But though eternal life is regarded as necessary to give it meaning, it isn't sufficient: an eternity in Hell, after all, isn't a worthwhile existence. Or, as another Christian philosopher, J. P. Moreland, puts it in Scaling the Secular City, “Bestowing eternity on an empty life does not make it meaningful. It may yield only an eternity of emptiness.” According to these theists, then, in addition to everlasting life, there must be a God in order for life to have value. As Craig says, “if man and the universe could exist forever, but if there were no God, their existence would still have no ultimate significance.”
There are quite a few problems with all of these claims. For instance, why is the universe “inevitably doomed to death” if there is no God? Maybe it is, maybe it isn't, but the nonexistence of God certainly doesn't guarantee such a thing. And humanity – or at least some intelligent life forms – may also, for all we know, persist indefinitely.
It is far more certain that individual lives come to an end, though again this doesn't follow from the mere fact of God's nonexistence. But does the fact that life ends – assuming it is a fact – make it pointless? Does it follow in that case that our existence here and now should be of no importance to us?
To answer this, suppose that you've just arrived in Heaven, and are told that you have all of eternity ahead of you to do as you like. Now, I'm not denying that that would be a good thing (though some atheists do deny that endless existence would be good). But if your heavenly existence is worthwhile, that can only be because the individual spans of time you spend there are themselves worthwhile. In other words, in order for your never-ending afterlife to be a good thing, the finite spans that it is made up of must be good, at least on the whole. Note that both Craig and Moreland admit as much. But now, if the finite spans are good – if they are something you value – then they are that in themselves, even if there isn't an unlimited number of them. In order for an experience to be valuable, it is not necessary for there to be an unlimited number of additional valuable experiences as well.
As to how God makes life meaningful, that isn't entirely clear. Moreland has more to say about this than Craig, yet the only thing he actually claims is that “the value and purpose of life... are grounded in God's nature” – whatever that means.
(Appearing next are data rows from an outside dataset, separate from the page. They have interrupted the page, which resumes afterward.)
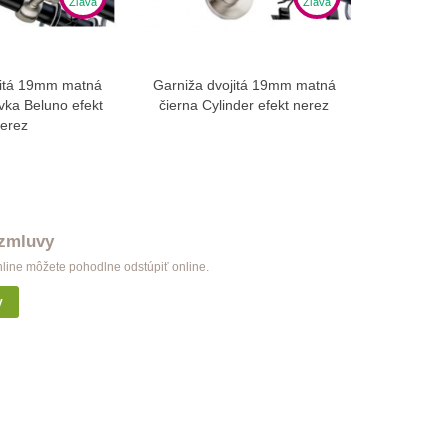
Zľava
Zľava
jitá 19mm matná
Garniža dvojitá 19mm matná
Garniža 
braziť viac
Zobraziť viac
vka Beluno efekt
čierna Cylinder efekt nerez
čierna 
erez
 zmluvy
nline môžete pohodlne odstúpiť online.
y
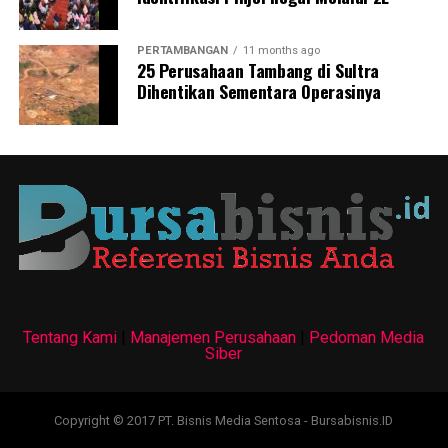
berkelanjutan dan berwawasan lingkungan serta
meningkatkan pertumbuhan ekonomi yang mandiri dan
PERTAMBANGAN
11 months ago
berkelanjutan.
25 Perusahaan Tambang di Sultra
Dihentikan Sementara Operasinya
Laporan : Tam
Post Views:
4,251
Tentang Kami
|
Manajemen Perusahaan
|
Pedoman Media
Siber
Copyright © 2017 PT. Bisnis Media Sentosa - Bursabisnis.ID
test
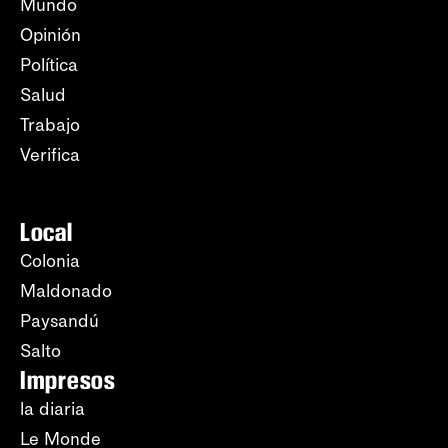
Mundo
Opinión
Política
Salud
Trabajo
Verifica
Local
Colonia
Maldonado
Paysandú
Salto
Impresos
la diaria
Le Monde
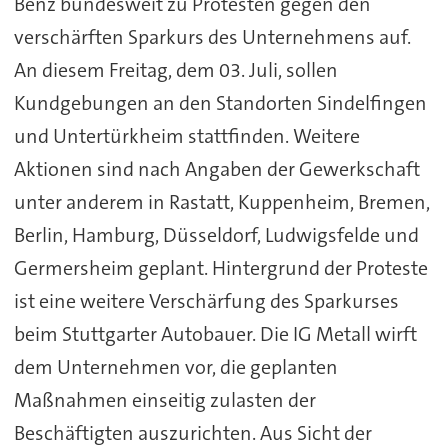
Benz bundesweit zu Protesten gegen den
verschärften Sparkurs des Unternehmens auf.
An diesem Freitag, dem 03. Juli, sollen
Kundgebungen an den Standorten Sindelfingen
und Untertürkheim stattfinden. Weitere
Aktionen sind nach Angaben der Gewerkschaft
unter anderem in Rastatt, Kuppenheim, Bremen,
Berlin, Hamburg, Düsseldorf, Ludwigsfelde und
Germersheim geplant. Hintergrund der Proteste
ist eine weitere Verschärfung des Sparkurses
beim Stuttgarter Autobauer. Die IG Metall wirft
dem Unternehmen vor, die geplanten
Maßnahmen einseitig zulasten der
Beschäftigten auszurichten. Aus Sicht der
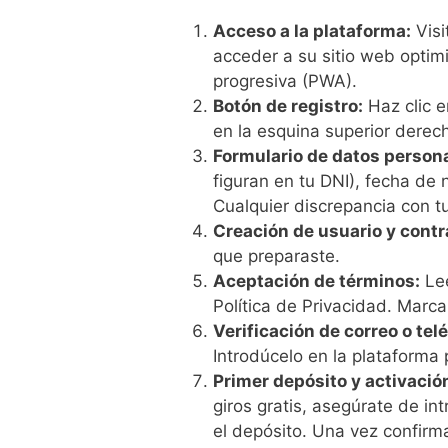
Acceso a la plataforma:
Visi
acceder a su sitio web optimi
progresiva (PWA).
Botón de registro:
Haz clic e
en la esquina superior derec
Formulario de datos person
figuran en tu DNI), fecha de 
Cualquier discrepancia con 
Creación de usuario y cont
que preparaste.
Aceptación de términos:
Lee
Política de Privacidad. Marca
Verificación de correo o tel
Introdúcelo en la plataforma 
Primer depósito y activació
giros gratis, asegúrate de i
el depósito. Una vez confirma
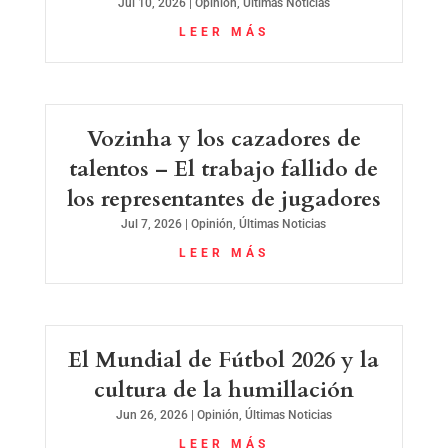
Jul 10, 2026
|
Opinión
,
Últimas Noticias
LEER MÁS
Vozinha y los cazadores de
talentos – El trabajo fallido de
los representantes de jugadores
Jul 7, 2026
|
Opinión
,
Últimas Noticias
LEER MÁS
El Mundial de Fútbol 2026 y la
cultura de la humillación
Jun 26, 2026
|
Opinión
,
Últimas Noticias
LEER MÁS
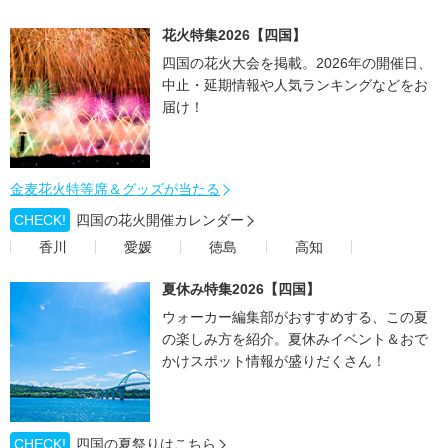
花火特集2026【四国】
四国の花火大会を掲載。2026年の開催日、
中止・延期情報や人気ランキングなどをお
届け！
金麦花火特等席＆グッズが当たる
CHECK!
四国の花火開催カレンダー
香川
愛媛
徳島
高知
夏休み特集2026【四国】
ウォーカー編集部がおすすめする、この夏
の楽しみ方を紹介。夏休みイベント＆おで
かけスポット情報が盛りだくさん！
CHECK!
四国の夏祭りはこちら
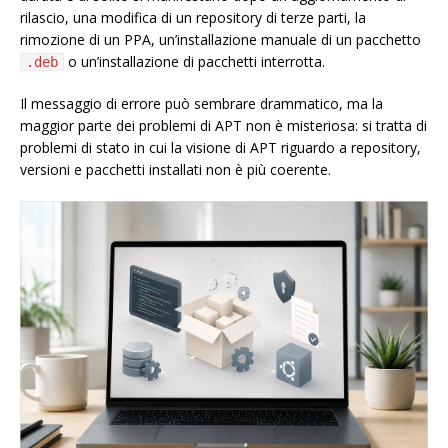
rilascio, una modifica di un repository di terze parti, la
rimozione di un PPA, un’installazione manuale di un pacchetto
o un’installazione di pacchetti interrotta.
.deb
Il messaggio di errore può sembrare drammatico, ma la
maggior parte dei problemi di APT non è misteriosa: si tratta di
problemi di stato in cui la visione di APT riguardo a repository,
versioni e pacchetti installati non è più coerente.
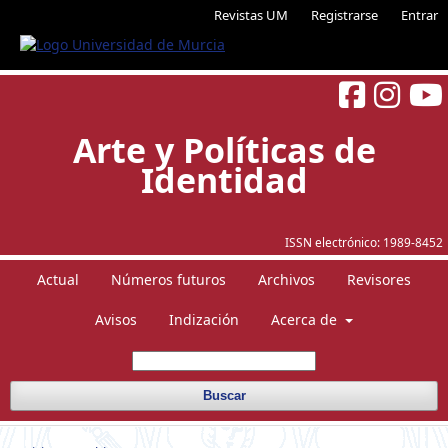
Revistas UM
Registrarse
Entrar
Arte y Políticas de
Identidad
ISSN electrónico:
1989-8452
Actual
Números futuros
Archivos
Revisores
Avisos
Indización
Acerca de
Buscar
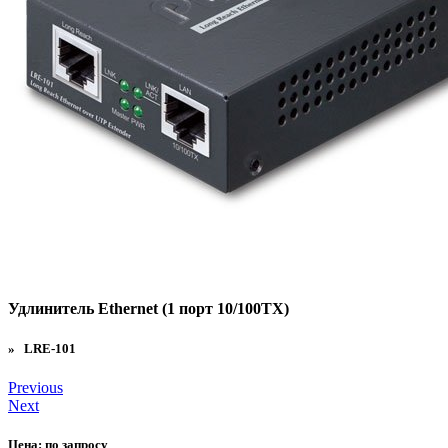
Удлинитель Ethernet (1 порт 10/100TX)
» LRE-101
Previous
Next
Цена:
по запросу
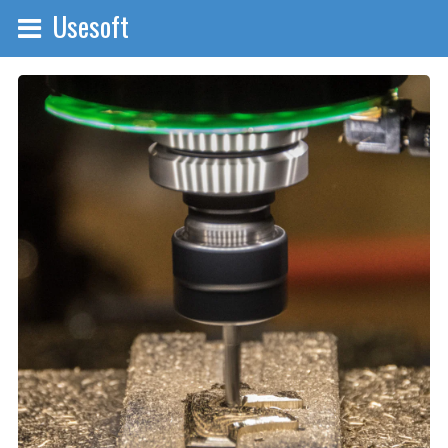
Usesoft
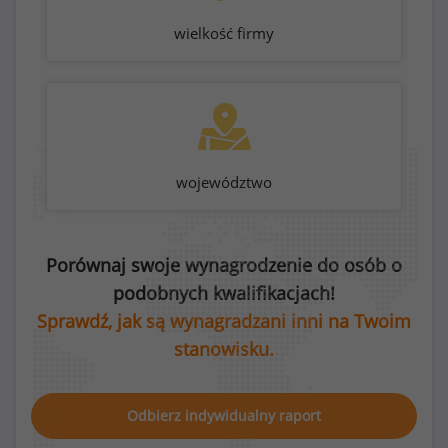
wielkość firmy
województwo
Porównaj swoje wynagrodzenie do osób o
podobnych kwalifikacjach!
Sprawdź, jak są wynagradzani inni na Twoim
stanowisku.
Odbierz indywidualny raport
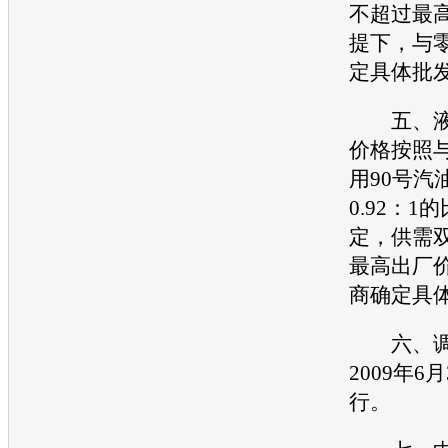
不超过最
提下，与
定具体批
五、液
价格按照
用90号汽
0.92：1
定，供需
最高出厂
商确定具
六、调
2009年6
行。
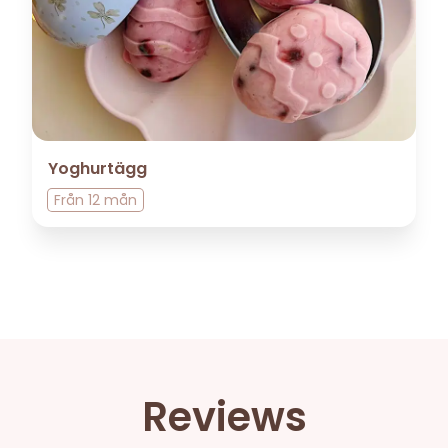
Yoghurtägg
Från
12 mån
Reviews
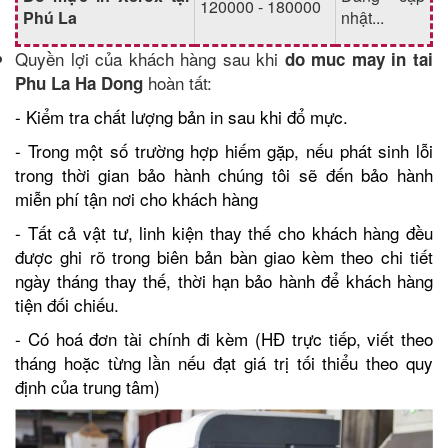
120000 - 180000
Phú La
nhật...
Quyền lợi của khách hàng sau khi
do muc may in tai
hoàn tất:
Phu La Ha Dong
- Kiểm tra chất lượng bản in sau khi đổ mực.
- Trong một số trường hợp hiếm gặp, nếu phát sinh lỗi
trong thời gian bảo hành chúng tôi sẽ đến bảo hành
miễn phí tận nơi cho khách hàng
- Tất cả vật tư, linh kiện thay thế cho khách hàng đều
được ghi rõ trong biên bản bàn giao kèm theo chi tiết
ngày tháng thay thế, thời hạn bảo hành để khách hàng
tiện đối chiếu.
- Có hoá đơn tài chính đi kèm (HĐ trực tiếp, viết theo
tháng hoặc từng lần nếu đạt giá trị tối thiểu theo quy
định của trung tâm)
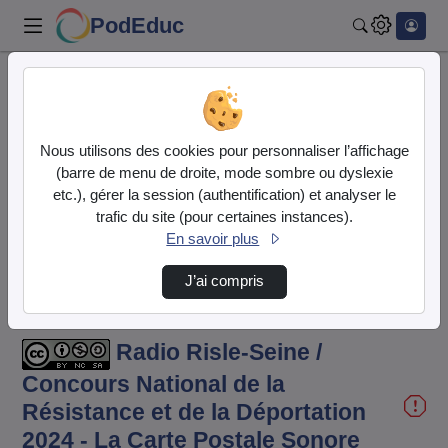
PodEduc
Rechercher
Accueil
Vidéos
Radio Risle-Seine / Concours National de la …
Nous utilisons des cookies pour personnaliser l’affichage
(barre de menu de droite, mode sombre ou dyslexie
etc.), gérer la session (authentification) et analyser le
trafic du site (pour certaines instances).
En savoir plus
J’ai compris
Temps
00:00:000
/
Durée
11:50:586
Chargé
:
Lecture
Sourdine
Image
Plein
18.99%
dans
écran
l'image
actuel
Radio Risle-Seine /
Concours National de la
Résistance et de la Déportation
2024 - La Carte Postale Sonore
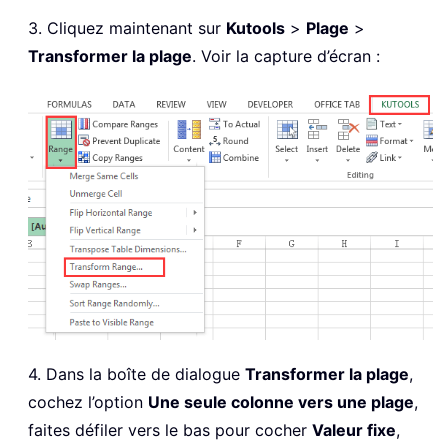
3. Cliquez maintenant sur
Kutools
>
Plage
>
Transformer la plage
. Voir la capture d’écran :
4. Dans la boîte de dialogue
Transformer la plage
,
cochez l’option
Une seule colonne vers une plage
,
faites défiler vers le bas pour cocher
Valeur fixe
,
What theists seem to have in mind is that God had a reason for creating the world as he did, a plan for it and for us – and that this somehow gives meaning to our existence. But first, why is it the case that if God has some purpose in mind, that makes my life meaningful for me? After all, what if I don't care about his purpose? (For example, what if his purpose is to have his creatures end up in Heaven singing his praises for all eternity? Maybe I'd rather not do that – or rather, I definitely would rather not do that.) Second, and more important, even if God has some plan or purpose in mind, what makes that something of ultimate significance? Of course at this point the theist is just going to say that this is God we're talking about, after all, so his purposes are by definition ultimate. But why should anyone agree with such a definition? If my plans and purposes, according to theism, are of no significance in themselves, what makes God's any different? Is it just because he's really powerful? Why should that matter?
If Craig and Moreland's arguments about a lack of ultimate significance make any sense at all, then they make sense even if there is a God. God may desire this or that, but so what? Ultimately, what's the point even if God really desires it? Would it actually have made any difference if nothing, including God, had ever existed?